Le film de est bien en partie un regard sur Cuba, sur quelques-uns de ses habitants. Mais il y a relativement peu de plan de paysages, en dehors de la mer. Et la ville reste un arrière-plan un peu flou. La galerie d’exposition – à Paris  –  sera plus filmée, surtout les organisateurs et les visiteurs du lieu.

De même pour l’homosexualité. L’incipit du film nous montre bien la relation, le contact, de deux corps masculins sur une plage. Mais dans la majorité du film, Antoin est absent de La Havane. Les retrouvailles à Paris du couple sera pourtant filmée avec beaucoup d’émotion.

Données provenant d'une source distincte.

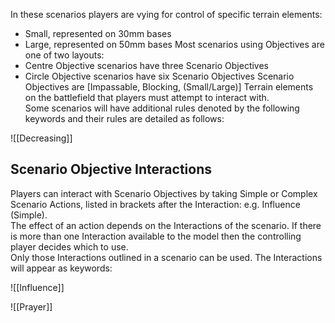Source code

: In these scenarios players are vying for control of specific terrain elements:
- Small, represented on 30mm bases
- Large, represented on 50mm bases
Most scenarios using Objectives are one of two layouts:
- Centre Objective scenarios have three Scenario Objectives
- Circle Objective scenarios have six Scenario Objectives
Scenario Objectives are [Impassable, Blocking, (Small/Large)] Terrain elements on the battlefield that players must attempt to interact with.  
Some scenarios will have additional rules denoted by the following keywords and their rules are detailed as follows:

![[Decreasing]]
## Scenario Objective Interactions
Players can interact with Scenario Objectives by taking Simple or Complex Scenario Actions, listed in brackets after the Interaction: e.g. Influence (Simple).  
The effect of an action depends on the Interactions of the scenario. If there is more than one Interaction available to the model then the controlling player decides which to use.  
Only those Interactions outlined in a scenario can be used. The Interactions will appear as keywords:

![[Influence]]

![[Prayer]]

Reste l’art. La cinéaste nous propose quelques vues plein écran des œuvres du peintre. Mais c’est surtout le travail créatif qui l’intéresse. D’où les gros plans sur la plume qui trace des traits et sur les flacons d’encre et de couleurs. Et ceux sur le visage du peintre, qui essaient de capter son regard, et la flamme créatrice dans ses yeux. Mais le plus souvent ils se dérobent presque à l’inquisition de la caméra. Celle-ci alors sait rester discrète. Elle n’est insistante que sur les dessins en train de prendre forme. Art plastique et cinéma font alors parfaitement cause commune. Nous proposer un plaisir esthétique intense.

Festival International de Films de Femmes, 2021.